JURISPRUDENCE

Responsabilité du fait des choses

Dommage causé par les choses inanimées 

Lorsque le dommage est causé par une chose immobile, la victime doit prouver le “rôle actif” de cette chose. Il en est ainsi lorsqu’est démontré l’anormalité de l’état ou de la position de la chose.

Par exemple, est anormale la présence d’une feuille de salade sur le sol du magasin et non sur l’étal, un plancher s’effondrant. Parfois une expertise est nécessaire pour déceler ce caractère anormal, c’est notamment l’exemple de la position d’une canalisation.

Dommage causé par les choses en mouvement

Lorsque la chose qui a causé le dommage est en mouvement, la victime n’a pas à prouver qu’elle a joué un rôle actif. Ce rôle est présumé. Il en est ainsi aussi s’agissant des choses dangereuses.

Est en mouvement, une poubelle tombant sur la coque d’un navire et provoquant une avarie, le rôle actif de la poubelle est donc présumé par sa chute.  

Est dangereuse, une plaque métallique à hauteur moyenne de visage d’une personne, difficilement décelable à la vue d’un piéton et hors d’une zone protégée du contact des piétons. 

Le responsable

Le responsable est le gardien de la chose.

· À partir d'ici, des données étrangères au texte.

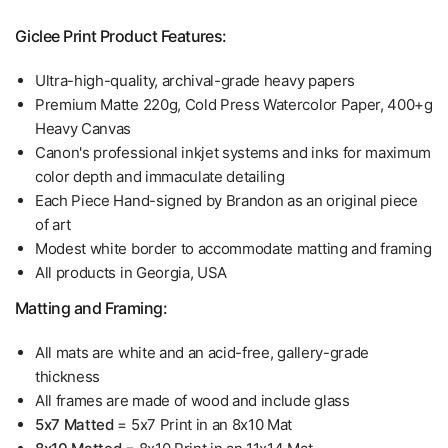
Giclee Print Product Features:
Ultra-high-quality, archival-grade heavy papers
Premium Matte 220g, Cold Press Watercolor Paper, 400+g
Heavy Canvas
Canon's professional inkjet systems and inks for maximum
color depth and immaculate detailing
Each Piece Hand-signed by Brandon as an original piece
of art
Modest white border to accommodate matting and framing
All products in Georgia, USA
Matting and Framing:
All mats are white and an acid-free, gallery-grade
thickness
All frames are made of wood and include glass
5x7 Matted
= 5x7 Print in an 8x10 Mat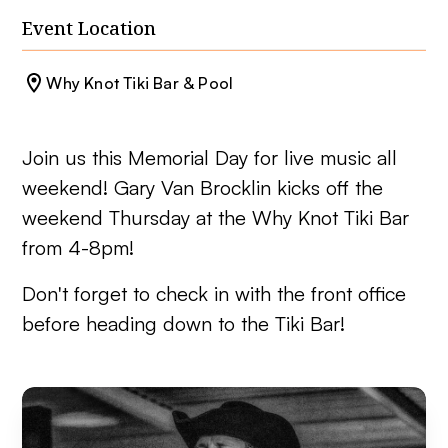
Event Location
Why Knot Tiki Bar & Pool
Join us this Memorial Day for live music all
weekend! Gary Van Brocklin kicks off the
weekend Thursday at the Why Knot Tiki Bar
from 4-8pm!
Don't forget to check in with the front office
before heading down to the Tiki Bar!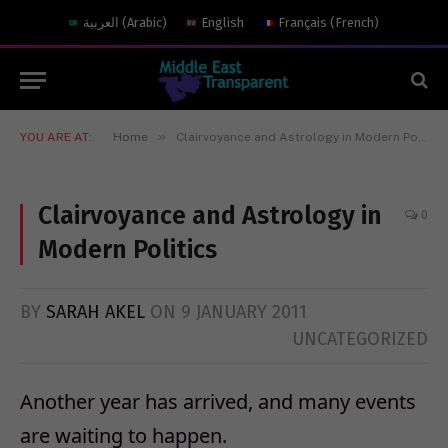
العربية
(
Arabic
)
English
Français
(
French
)
»
YOU ARE AT:
Home
Clairvoyance and Astrology in Modern Politics
Clairvoyance and Astrology in
0
Modern Politics
BY
SARAH AKEL
ON
9 JANUARY 2011
UNCATEGORIZED
Another year has arrived, and many events
are waiting to happen.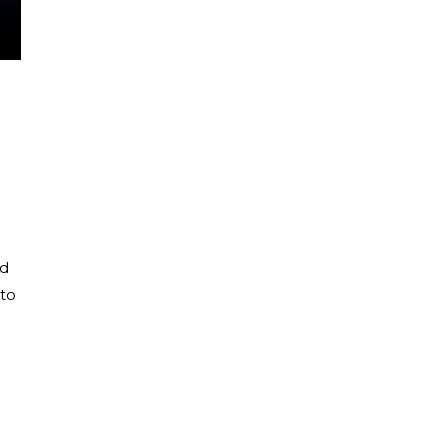
nd
 to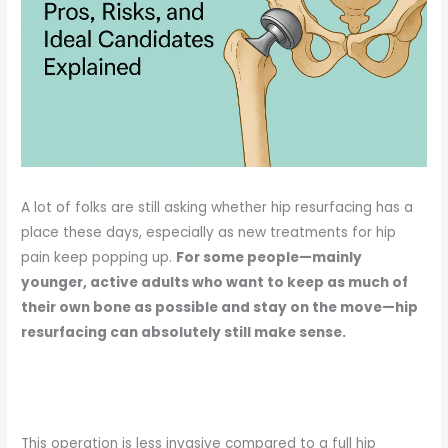
A lot of folks are still asking whether hip resurfacing has a
place these days, especially as new treatments for hip
pain keep popping up.
For some people—mainly
younger, active adults who want to keep as much of
their own bone as possible and stay on the move—hip
resurfacing can absolutely still make sense.
This operation is less invasive compared to a full hip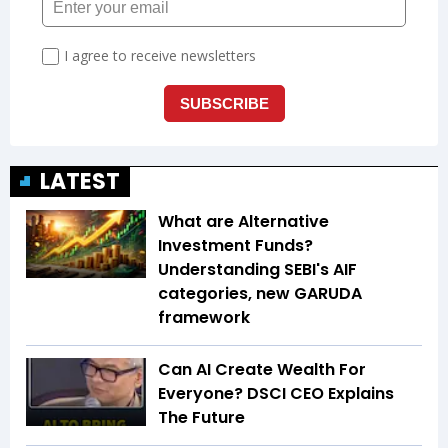
LATEST
What are Alternative
Investment Funds?
Understanding SEBI's AIF
categories, new GARUDA
framework
Can AI Create Wealth For
Everyone? DSCI CEO Explains
The Future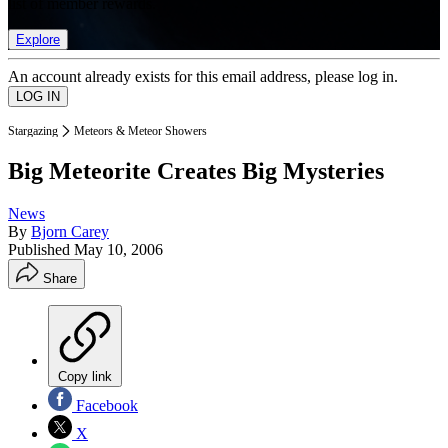
list of member rewards.
Explore
An account already exists for this email address, please log in.
Stargazing
Meteors & Meteor Showers
Big Meteorite Creates Big Mysteries
News
By
Bjorn Carey
Published
May 10, 2006
Share
Copy link
Facebook
X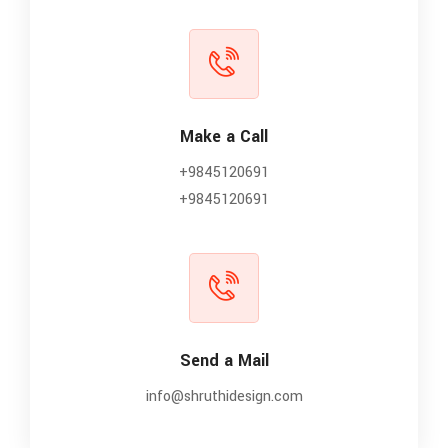
Make a Call
+9845120691
+9845120691
Send a Mail
info@shruthidesign.com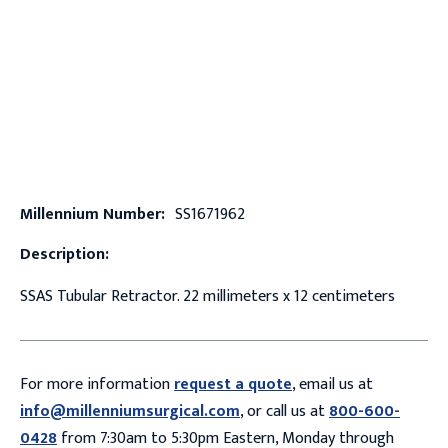
Millennium Number:
SS1671962
Description:
SSAS Tubular Retractor. 22 millimeters x 12 centimeters
For more information
request a quote
, email us at
info@millenniumsurgical.com
, or call us at
800-600-
0428
from 7:30am to 5:30pm Eastern, Monday through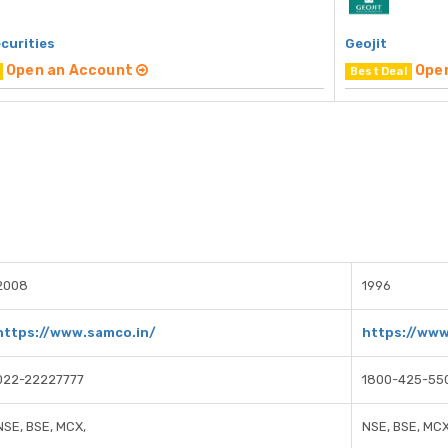
curities
Geojit
Open an Account
Ope
Best Deal
2008
1996
https://www.samco.in/
https://www
022-22227777
1800-425-55
NSE, BSE, MCX,
NSE, BSE, MC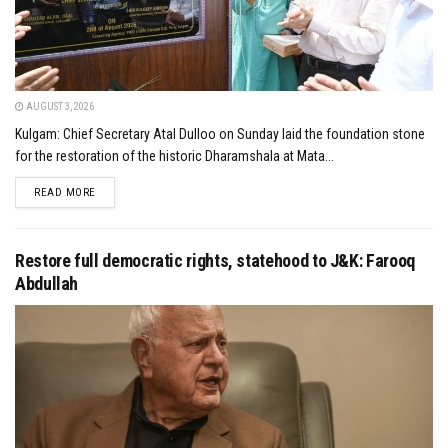
AUGUST 3, 2026
Kulgam: Chief Secretary Atal Dulloo on Sunday laid the foundation stone
for the restoration of the historic Dharamshala at Mata...
DETAILS
READ MORE
Restore full democratic rights, statehood to J&K: Farooq
Abdullah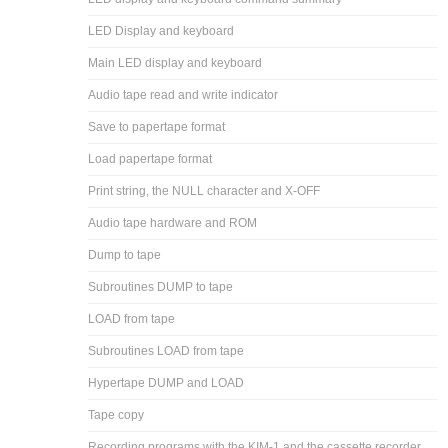
LED Display and keyboard
Main LED display and keyboard
Audio tape read and write indicator
Save to papertape format
Load papertape format
Print string, the NULL character and X-OFF
Audio tape hardware and ROM
Dump to tape
Subroutines DUMP to tape
LOAD from tape
Subroutines LOAD from tape
Hypertape DUMP and LOAD
Tape copy
Recording programs with the KIM-1 and the cassette recorder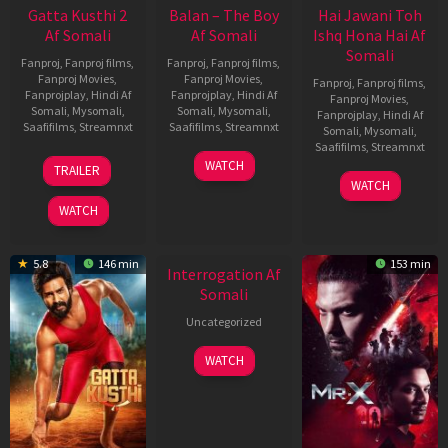
Gatta Kusthi 2
Balan – The Boy
Hai Jawani Toh
Af Somali
Af Somali
Ishq Hona Hai Af
Somali
Fanproj
,
Fanproj films
,
Fanproj
,
Fanproj films
,
Fanproj Movies
,
Fanproj Movies
,
Fanproj
,
Fanproj films
,
Fanprojplay
,
Hindi Af
Fanprojplay
,
Hindi Af
Fanproj Movies
,
Somali
,
Mysomali
,
Somali
,
Mysomali
,
Fanprojplay
,
Hindi Af
Saafifilms
,
Streamnxt
Saafifilms
,
Streamnxt
Somali
,
Mysomali
,
Saafifilms
,
Streamnxt
03
19
WATCH
TRAILER
Jul
Jun
04
WATCH
2026
2026
Jun
WATCH
2026
New HD
5.8
146 min
153 min
Interrogation Af
Somali
Uncategorized
WATCH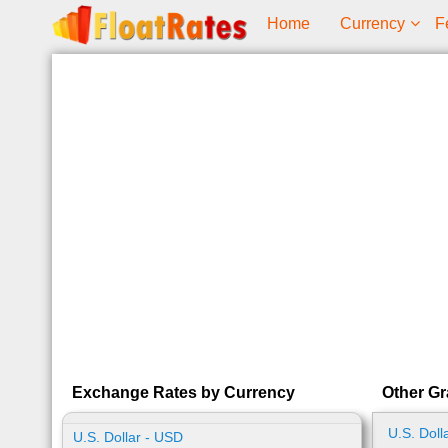
Home
Currency
F
Exchange Rates by Currency
Other Gr
U.S. Doll
U.S. Dollar - USD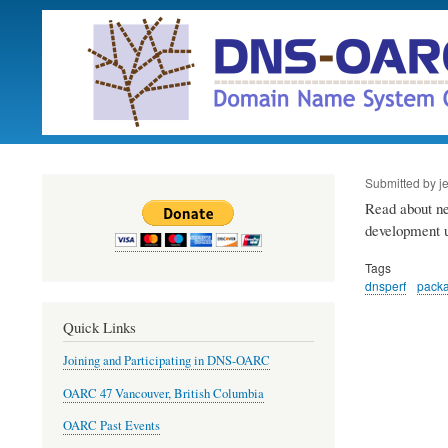
Submitted by
j
Read about new
development 
Tags
dnsperf
pack
Quick Links
Joining and Participating in DNS-OARC
OARC 47 Vancouver, British Columbia
OARC Past Events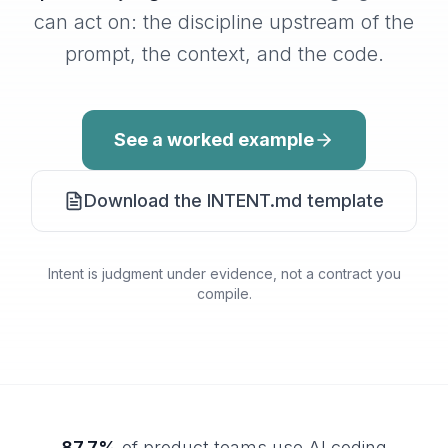
can act on: the discipline upstream of the
prompt, the context, and the code.
See a worked example
Download the INTENT.md template
Intent is judgment under evidence, not a contract you
compile.
87.7%
of product teams use AI coding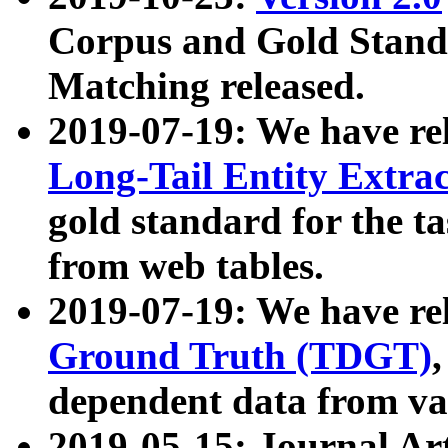
Corpus and Gold Standa
Matching released.
2019-07-19: We have re
Long-Tail Entity Extra
gold standard for the ta
from web tables.
2019-07-19: We have re
Ground Truth (TDGT)
dependent data from va
2019-05-15: Journal Ar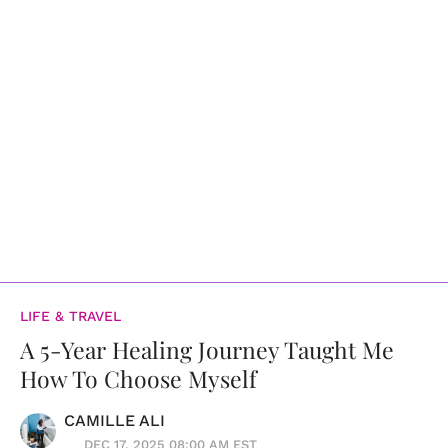
LIFE & TRAVEL
A 5-Year Healing Journey Taught Me
How To Choose Myself
CAMILLE ALI
DEC 17, 2025 08:00 AM EST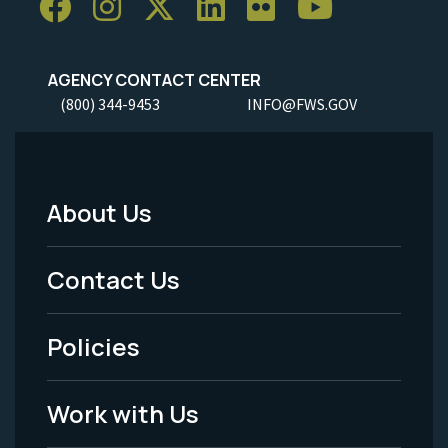
AGENCY CONTACT CENTER
(800) 344-9453
INFO@FWS.GOV
About Us
Footer
Menu
Contact Us
-
Policies
Legal
Work with Us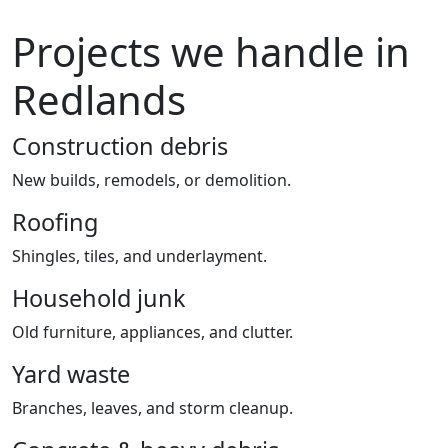
Projects we handle in
Redlands
Construction debris
New builds, remodels, or demolition.
Roofing
Shingles, tiles, and underlayment.
Household junk
Old furniture, appliances, and clutter.
Yard waste
Branches, leaves, and storm cleanup.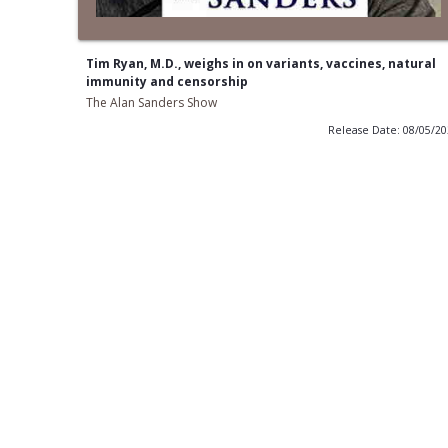
Tim Ryan, M.D., weighs in on variants, vaccines, natural
immunity and censorship
The Alan Sanders Show
Release Date: 08/05/2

Est gardien celui qui a “l’usage, la direction et le contrôle de la chose”. Le responsable peut être un majeur, un mineur ou un majeur incapable. Le dommage ne doit pas résulter d’une action en lien de subordination avec une autre personne.

Par principe, on suppose que le propriétaire d’une chose est le gardien de celle-ci. Celui-ci devra répondre sauf à prouver qu’il n’avait pas “l’usage, la direction et le contrôle de la chose” lors du dommage. Le transfert de la garde résulte soit d’un acte volontaire (exemple : contrat prêt), soit d’un acte involontaire (exemple : perte ou vol). 

La victime du dommage

L’état médical antérieur de la victime peut avoir une incidence sur l’étendue de son indemnisation. Ainsi, lorsque l’état antérieur s’est manifesté avant la survenance du dommage, la victime est indemnisée des seules séquelles imputables au fait de la chose et non celles résultant de son état antérieur.

En revanche, si le fait de la chose révèle, accélère ou aggrave un état antérieur, il ne saurait y avoir réduction ou exclusion de l’indemnisation.